What you should do => Please work out how many lines in the data below contain "Bellbird", and reply with that number alone.

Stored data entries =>

•••••

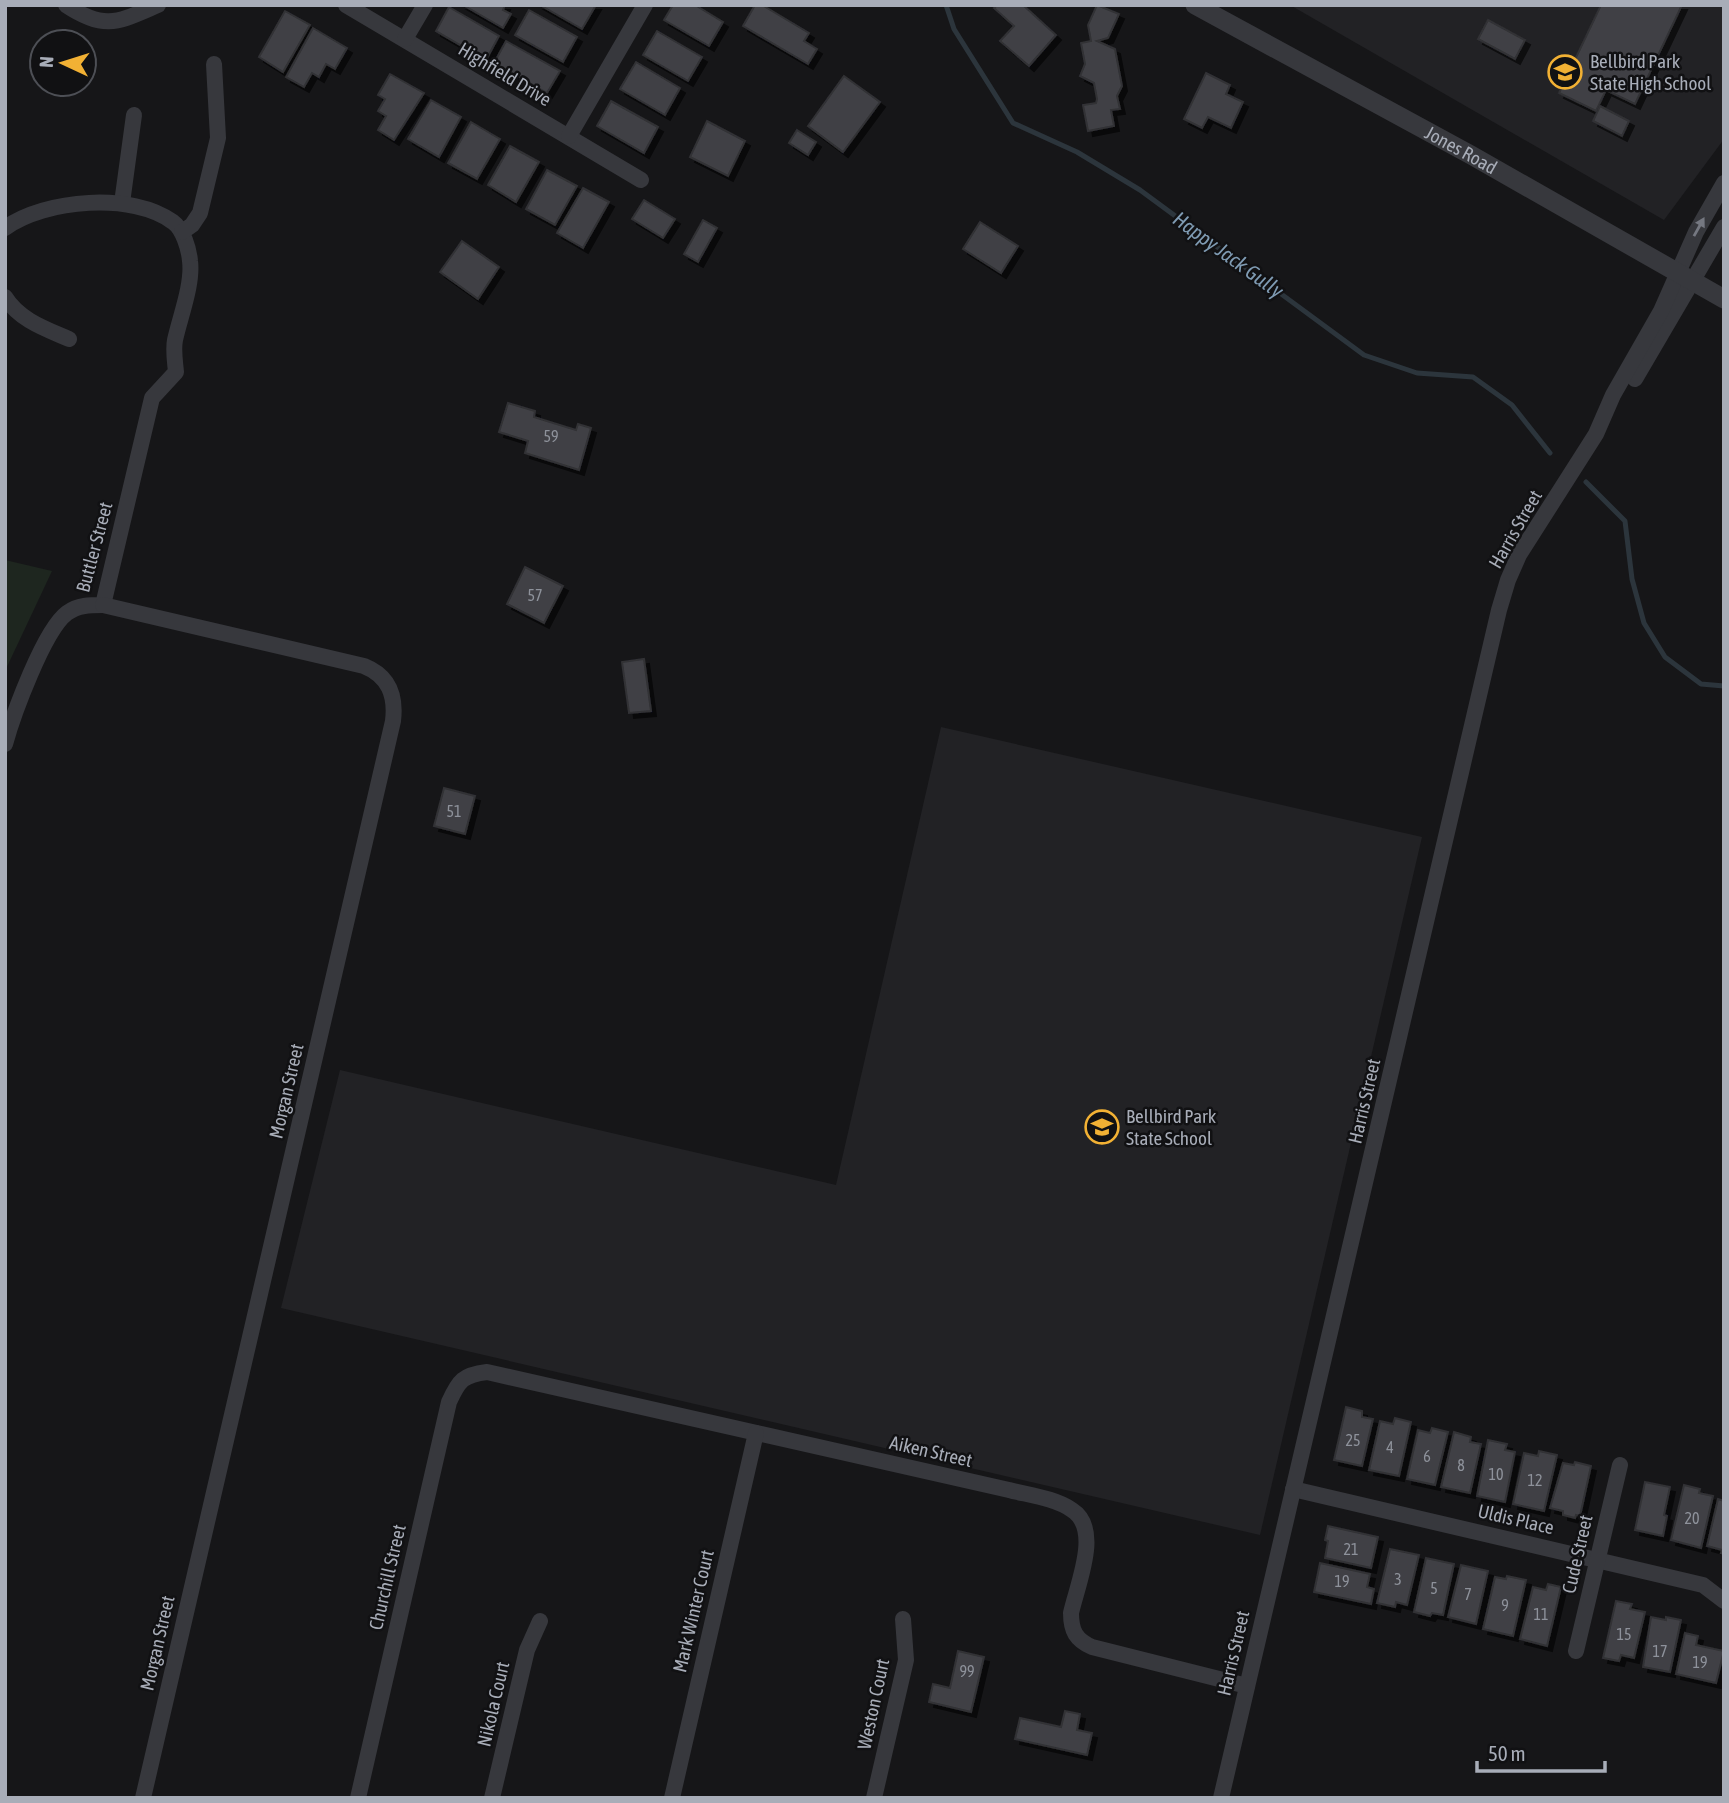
<svg xmlns="http://www.w3.org/2000/svg" width="1729" height="1803" font-family="'Asap Condensed',sans-serif">
  <style>
    .built { fill: #222225 }
    .green { fill: #1e261f }
    .lines { fill: none; stroke-linecap: round; stroke-linejoin: round }
    .stream { stroke: #2c353c; stroke-width: 5 }
    .building { fill: #404145; stroke: #303034; stroke-width: 2; filter: url(#shadow) }
    .minor { stroke: #37383d; stroke-width: 16 }
    .tertiary { stroke: #37383d; stroke-width: 19 }
    .oneway { fill: #757881 }
    .labels { text-anchor: middle; stroke-width: 5; stroke-linejoin: round; paint-order: stroke }
    .number-label { font-size: 16px; fill: #8e929b }
    .poi-label { font-size: 19px; fill: #a8adb8; stroke: #111113; text-anchor: start }
    .street-label { font-size: 19px; fill: #a8adb8; stroke: #111113 }
    .water-label { font-size: 21px; font-style: italic; fill: #7f9bb3; stroke: #111113 }
  </style>
  <defs>
    <filter id="shadow"><feDropShadow dx="5" dy="5" stdDeviation="0" flood-color="#0009"/></filter>
  </defs>
  <rect width="100%" height="100%" fill="#161618"/>
  <g class="built">
    <polygon points="1290,5 1724,5 1724,139 1664,220"/>
    <polygon points="941,727 1422,837 1260,1535 281,1308 340,1070 836,1185"/>
  </g>
  <polygon class="green" points="5,560 52,571 5,671"/>
  <g class="lines">
    <g class="stream">
      <polyline points="946,5 954,29 1013,123 1077,152 1140,190 1364,355 1417,373 1473,377 1512,405 1550,453"/>
      <polyline points="1586,482 1625,521 1632,579 1644,623 1665,657 1701,684 1724,686"/>
    </g>
  </g>
  <g class="building">
    <polygon points="463,5 505,5 503,10 511,14 503,28"/>
    <polygon points="540,5 596,5 582,29"/>
    <polygon points="673,5 695,5 723,22 709,46 664,20"/>
    <polygon points="755,5 762,5 809,33 804,41 817,49 808,64 743,26"/>
    <polygon points="997,5 1023,5 1056,35 1029,66 1000,41 1014,26 994,8"/>
    <polygon points="1097,5 1119,14 1108,38 1097,41 1115,49 1122,86 1117,96 1120,109 1111,110 1114,126 1088,131 1083,105 1096,103 1097,99 1094,83 1080,76 1085,64 1081,43 1091,41 1088,25"/>
    <polygon points="1601,5 1682,5 1635,104 1606,90 1596,111 1559,93"/>
    <polygon points="449,7 499,36 486,60 436,31"/>
    <polygon points="529,10 577,37 563,62 515,35"/>
    <polygon points="285,11 310,25 283,72 259,57"/>
    <polygon points="1488,20 1525,40 1515,59 1478,39"/>
    <polygon points="313,28 347,48 335,69 326,64 319,77 312,73 304,87 286,77"/>
    <polygon points="657,31 702,57 688,81 643,55"/>
    <polygon points="506,41 560,71 547,93 494,63"/>
    <polygon points="636,62 680,88 665,115 620,89"/>
    <polygon points="1206,73 1230,85 1226,94 1243,102 1231,128 1208,117 1202,128 1184,119"/>
    <polygon points="390,74 424,93 394,140 378,130 386,116 378,111 385,99 378,95"/>
    <polygon points="844,76 880,102 843,152 808,126"/>
    <polygon points="431,100 461,117 439,157 408,139"/>
    <polygon points="611,101 658,127 644,153 597,126"/>
    <polygon points="1600,106 1629,121 1622,136 1593,121"/>
    <polygon points="707,121 745,141 728,176 690,157"/>
    <polygon points="471,122 500,139 477,179 448,163"/>
    <polygon points="797,130 816,142 808,155 789,143"/>
    <polygon points="510,146 539,162 516,202 488,185"/>
    <polygon points="547,170 577,186 555,225 526,209"/>
    <polygon points="583,188 609,202 583,248 557,233"/>
    <polygon points="644,200 675,219 663,238 632,219"/>
    <polygon points="703,220 717,228 698,262 684,254"/>
    <polygon points="980,222 1018,246 1001,273 963,249"/>
    <polygon points="462,241 499,267 478,299 440,272"/>
    <polygon points="508,403 535,411 534,417 576,430 578,424 591,428 579,470 525,453 528,441 499,432"/>
    <polygon points="525,567 563,586 544,623 507,604"/>
    <polygon points="644,659 651,711 629,713 622,662"/>
    <polygon points="444,788 475,796 465,834 434,826"/>
    <polygon points="1346,1407 1362,1411 1362,1417 1373,1419 1362,1466 1334,1460"/>
    <polygon points="1395,1418 1411,1422 1399,1476 1369,1470 1380,1421 1393,1424"/>
    <polygon points="1432,1428 1448,1432 1435,1485 1407,1479 1418,1430 1430,1433"/>
    <polygon points="1454,1432 1471,1437 1470,1442 1481,1444 1470,1493 1441,1487"/>
    <polygon points="1488,1440 1507,1444 1505,1450 1515,1452 1505,1502 1477,1496"/>
    <polygon points="1539,1451 1557,1455 1544,1511 1513,1504 1524,1453 1538,1456"/>
    <polygon points="1575,1462 1591,1466 1580,1516 1576,1515 1575,1518 1563,1515 1563,1511 1550,1508 1563,1463 1574,1465"/>
    <polygon points="1645,1482 1670,1487 1664,1515 1667,1516 1663,1536 1635,1530"/>
    <polygon points="1684,1485 1700,1489 1699,1493 1713,1496 1701,1548 1671,1540"/>
    <polygon points="1718,1499 1724,1501 1724,1554 1721,1553 1722,1550 1707,1546"/>
    <polygon points="1328,1526 1378,1537 1371,1568 1325,1558 1328,1541 1325,1540"/>
    <polygon points="1390,1549 1419,1555 1407,1605 1396,1602 1395,1607 1377,1603"/>
    <polygon points="1426,1558 1454,1564 1443,1615 1432,1613 1430,1616 1414,1612"/>
    <polygon points="1320,1563 1370,1574 1367,1587 1374,1589 1371,1604 1314,1592"/>
    <polygon points="1461,1565 1488,1571 1476,1624 1448,1617"/>
    <polygon points="1507,1576 1526,1580 1513,1636 1483,1629 1495,1577 1506,1579"/>
    <polygon points="1548,1584 1561,1587 1547,1646 1520,1639 1533,1587 1546,1590"/>
    <polygon points="1616,1601 1632,1604 1630,1609 1645,1612 1634,1658 1621,1655 1619,1661 1603,1658"/>
    <polygon points="1651,1617 1666,1620 1666,1617 1681,1620 1670,1672 1643,1667"/>
    <polygon points="1685,1633 1698,1636 1696,1645 1724,1651 1716,1683 1676,1674"/>
    <polygon points="958,1651 984,1657 971,1712 929,1702 933,1684 950,1688"/>
    <polygon points="1065,1711 1080,1714 1077,1730 1092,1733 1087,1755 1015,1739 1020,1718 1061,1727"/>
  </g>
  <g class="lines">
    <g class="minor">
      <path d="M66,5C105,31 118,22 158,5"/>
      <polyline points="346,5 641,180"/>
      <polyline points="405,39 425,5"/>
      <polyline points="569,136 645,5"/>
      <polyline points="122,203 134,115"/>
      <path d="M5,228C45,199 133,192 173,222C183,229 189,249 190,261C193,284 180,317 175,340C173,350 175,361 176,372L152,398L103,605C90,605 78,605 67,613C44,630 13,715 5,744"/>
      <polyline points="182,232 192,225 200,213 218,138 214,64"/>
      <path d="M5,297C19,320 46,329 69,339"/>
      <polyline points="1635,379 1724,227"/>
      <path d="M103,605L364,666C389,676 396,696 393,721L143,1798"/>
      <polyline points="1293,1489 1703,1585 1724,1601"/>
      <polyline points="1576,1651 1620,1465"/>
      <path d="M358,1798L449,1402C459,1380 463,1375 487,1372L1009,1490C1028,1495 1055,1498 1072,1510C1102,1529 1077,1585 1071,1613C1071,1631 1076,1640 1092,1647L1247,1686"/>
      <polyline points="492,1798 527,1650 540,1621"/>
      <polyline points="672,1798 756,1433"/>
      <polyline points="874,1798 906,1660 903,1619"/>
      <polyline points="1221,1798 1499,610 1508,580 1519,555 1596,434 1613,395 1661,311 1696,232 1724,183"/>
    </g>
    <path class="tertiary" id="s1" d="M1195,5L1471,155L1724,299"/>
  </g>
  <defs><path id="oneway-solid" d="M-6-.8H1V-3.2L6.5 0L1 3.2V.8H-6Z" transform="scale(1.75)"/></defs>
  <use class="oneway" href="#oneway-solid" transform="translate(1699 227) rotate(-61)"/>
  <defs>
    <symbol id="school-ring" viewBox="-11 -11 22 22"><circle r="9.5" fill="#111113" stroke="#f2b134" stroke-width="1.5"/><path d="M0-5L7-2L0 1L-7-2ZM-4 1L0 2.5L4 1V4Q0 6-4 4Z" fill="#f2b134"/></symbol>
  </defs>
  <g fill-rule="evenodd">
    <use href="#school-ring" x="1546" y="53" width="38" height="38"/>
    <use href="#school-ring" x="1083" y="1108" width="38" height="38"/>
  </g>
  <g class="labels">
    <g class="number-label">
      <text x="551" y="442">59</text>
      <text x="535" y="601">57</text>
      <text x="454" y="817">51</text>
      <text x="1353" y="1446">25</text>
      <text x="1390" y="1453">4</text>
      <text x="1427" y="1462">6</text>
      <text x="1461" y="1471">8</text>
      <text x="1496" y="1480">10</text>
      <text x="1535" y="1486">12</text>
      <text x="1692" y="1524">20</text>
      <text x="1351" y="1555">21</text>
      <text x="1398" y="1585">3</text>
      <text x="1342" y="1587">19</text>
      <text x="1434" y="1594">5</text>
      <text x="1468" y="1600">7</text>
      <text x="1505" y="1611">9</text>
      <text x="1541" y="1620">11</text>
      <text x="1624" y="1640">15</text>
      <text x="1660" y="1657">17</text>
      <text x="1700" y="1668">19</text>
      <text x="967" y="1677">99</text>
    </g>
    <g class="poi-label">
      <text x="1590" y="68">Bellbird Park<tspan x="1590" dy="22">State High School</tspan></text>
      <text x="1126" y="1123">Bellbird Park<tspan x="1126" dy="22">State School</tspan></text>
    </g>
    <g class="street-label">
      <text transform="translate(505 74) rotate(31)" y="7">Highfield Drive</text>
      <text dy="7" stroke="none"><textPath href="#s1" startOffset="303">Jones Road</textPath></text>
      <text transform="translate(1515 529) rotate(-60)" y="7">Harris Street</text>
      <text transform="translate(94 547) rotate(-75)" y="7">Buttler Street</text>
      <text transform="translate(286 1091) rotate(-77)" y="7">Morgan Street</text>
      <text transform="translate(1364 1101) rotate(-77)" y="7">Harris Street</text>
      <text transform="translate(931 1451) rotate(13)" y="7">Aiken Street</text>
      <text transform="translate(1516 1519) rotate(13)" y="7">Uldis Place</text>
      <text transform="translate(1577 1554) rotate(-77)" y="7">Cude Street</text>
      <text transform="translate(387 1577) rotate(-77)" y="7">Churchill Street</text>
      <text transform="translate(693 1611) rotate(-77)" y="7">Mark Winter Court</text>
      <text transform="translate(157 1643) rotate(-77)" y="7">Morgan Street</text>
      <text transform="translate(1233 1653) rotate(-77)" y="7">Harris Street</text>
      <text transform="translate(493 1704) rotate(-77)" y="7">Nikola Court</text>
      <text transform="translate(873 1704) rotate(-78)" y="7">Weston Court</text>
    </g>
    <g class="water-label">
      <text transform="translate(1228 255) rotate(36)" y="7">Happy Jack Gully</text>
    </g>
  </g>
  <rect width="1729" height="1803" fill="none" stroke="#a8adb8" stroke-width="14"/>
  <g transform="translate(63 63) rotate(274)"><circle r="33" fill="#111113" stroke="#4d4f55" stroke-width="2"/>
  <path d="M0-5L12 26L0 18L-12 26Z" fill="#f2b134"/>
  <text y="-10" font-size="19" font-weight="bold" text-anchor="middle" fill="#a8adb8">N</text>
  </g>
  <path d="M1477 1761v10h128v-10" fill="none" stroke="#a8adb8" stroke-width="3.5"/>
  <text x="1488" y="1761" font-size="21" fill="#a8adb8" stroke="#111113" stroke-width="5" paint-order="stroke">50 m</text>
</svg>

•••••

Result of the exercise => 2